### EXERCISE GOAL
Each entry in the listing below should be restated word for word.

ENTRIES PROVIDED below:

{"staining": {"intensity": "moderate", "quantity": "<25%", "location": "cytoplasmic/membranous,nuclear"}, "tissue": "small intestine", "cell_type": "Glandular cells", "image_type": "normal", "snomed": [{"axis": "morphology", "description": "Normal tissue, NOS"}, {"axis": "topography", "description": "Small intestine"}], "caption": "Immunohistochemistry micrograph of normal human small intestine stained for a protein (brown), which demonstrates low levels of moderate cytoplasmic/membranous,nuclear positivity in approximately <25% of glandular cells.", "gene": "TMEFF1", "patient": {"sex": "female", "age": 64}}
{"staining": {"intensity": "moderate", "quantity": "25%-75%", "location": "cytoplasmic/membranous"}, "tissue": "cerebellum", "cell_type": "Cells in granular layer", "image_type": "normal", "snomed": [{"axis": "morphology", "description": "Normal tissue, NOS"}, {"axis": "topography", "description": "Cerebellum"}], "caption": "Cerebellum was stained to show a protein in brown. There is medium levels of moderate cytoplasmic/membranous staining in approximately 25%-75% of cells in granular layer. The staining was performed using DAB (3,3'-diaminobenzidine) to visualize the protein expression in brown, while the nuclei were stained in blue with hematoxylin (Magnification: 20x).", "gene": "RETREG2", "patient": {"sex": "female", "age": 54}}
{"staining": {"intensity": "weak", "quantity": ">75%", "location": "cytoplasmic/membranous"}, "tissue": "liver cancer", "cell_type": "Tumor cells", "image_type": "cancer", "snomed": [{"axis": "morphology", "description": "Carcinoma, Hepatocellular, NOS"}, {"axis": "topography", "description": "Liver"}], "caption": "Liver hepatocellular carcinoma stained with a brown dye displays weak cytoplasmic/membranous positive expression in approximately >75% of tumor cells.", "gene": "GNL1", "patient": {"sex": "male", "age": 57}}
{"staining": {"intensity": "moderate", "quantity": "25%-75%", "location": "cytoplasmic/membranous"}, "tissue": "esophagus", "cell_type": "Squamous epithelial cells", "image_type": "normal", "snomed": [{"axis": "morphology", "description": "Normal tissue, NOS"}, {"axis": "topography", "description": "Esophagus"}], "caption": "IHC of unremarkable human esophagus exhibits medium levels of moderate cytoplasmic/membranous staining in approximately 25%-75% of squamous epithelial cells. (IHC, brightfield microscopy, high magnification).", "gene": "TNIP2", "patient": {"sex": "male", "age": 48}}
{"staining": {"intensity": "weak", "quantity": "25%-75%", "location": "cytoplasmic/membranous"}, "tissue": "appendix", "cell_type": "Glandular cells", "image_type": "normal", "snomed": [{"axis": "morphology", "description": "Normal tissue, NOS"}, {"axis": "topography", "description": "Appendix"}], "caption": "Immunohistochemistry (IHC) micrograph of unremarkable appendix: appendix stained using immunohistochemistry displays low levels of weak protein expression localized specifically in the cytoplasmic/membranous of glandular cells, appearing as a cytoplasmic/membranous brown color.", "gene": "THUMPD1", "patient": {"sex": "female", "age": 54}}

End of ENTRIES PROVIDED.

### WORKED SOLUTION
{"staining": {"intensity": "moderate", "quantity": "<25%", "location": "cytoplasmic/membranous,nuclear"}, "tissue": "small intestine", "cell_type": "Glandular cells", "image_type": "normal", "snomed": [{"axis": "morphology", "description": "Normal tissue, NOS"}, {"axis": "topography", "description": "Small intestine"}], "caption": "Immunohistochemistry micrograph of normal human small intestine stained for a protein (brown), which demonstrates low levels of moderate cytoplasmic/membranous,nuclear positivity in approximately <25% of glandular cells.", "gene": "TMEFF1", "patient": {"sex": "female", "age": 64}}
{"staining": {"intensity": "moderate", "quantity": "25%-75%", "location": "cytoplasmic/membranous"}, "tissue": "cerebellum", "cell_type": "Cells in granular layer", "image_type": "normal", "snomed": [{"axis": "morphology", "description": "Normal tissue, NOS"}, {"axis": "topography", "description": "Cerebellum"}], "caption": "Cerebellum was stained to show a protein in brown. There is medium levels of moderate cytoplasmic/membranous staining in approximately 25%-75% of cells in granular layer. The staining was performed using DAB (3,3'-diaminobenzidine) to visualize the protein expression in brown, while the nuclei were stained in blue with hematoxylin (Magnification: 20x).", "gene": "RETREG2", "patient": {"sex": "female", "age": 54}}
{"staining": {"intensity": "weak", "quantity": ">75%", "location": "cytoplasmic/membranous"}, "tissue": "liver cancer", "cell_type": "Tumor cells", "image_type": "cancer", "snomed": [{"axis": "morphology", "description": "Carcinoma, Hepatocellular, NOS"}, {"axis": "topography", "description": "Liver"}], "caption": "Liver hepatocellular carcinoma stained with a brown dye displays weak cytoplasmic/membranous positive expression in approximately >75% of tumor cells.", "gene": "GNL1", "patient": {"sex": "male", "age": 57}}
{"staining": {"intensity": "moderate", "quantity": "25%-75%", "location": "cytoplasmic/membranous"}, "tissue": "esophagus", "cell_type": "Squamous epithelial cells", "image_type": "normal", "snomed": [{"axis": "morphology", "description": "Normal tissue, NOS"}, {"axis": "topography", "description": "Esophagus"}], "caption": "IHC of unremarkable human esophagus exhibits medium levels of moderate cytoplasmic/membranous staining in approximately 25%-75% of squamous epithelial cells. (IHC, brightfield microscopy, high magnification).", "gene": "TNIP2", "patient": {"sex": "male", "age": 48}}
{"staining": {"intensity": "weak", "quantity": "25%-75%", "location": "cytoplasmic/membranous"}, "tissue": "appendix", "cell_type": "Glandular cells", "image_type": "normal", "snomed": [{"axis": "morphology", "description": "Normal tissue, NOS"}, {"axis": "topography", "description": "Appendix"}], "caption": "Immunohistochemistry (IHC) micrograph of unremarkable appendix: appendix stained using immunohistochemistry displays low levels of weak protein expression localized specifically in the cytoplasmic/membranous of glandular cells, appearing as a cytoplasmic/membranous brown color.", "gene": "THUMPD1", "patient": {"sex": "female", "age": 54}}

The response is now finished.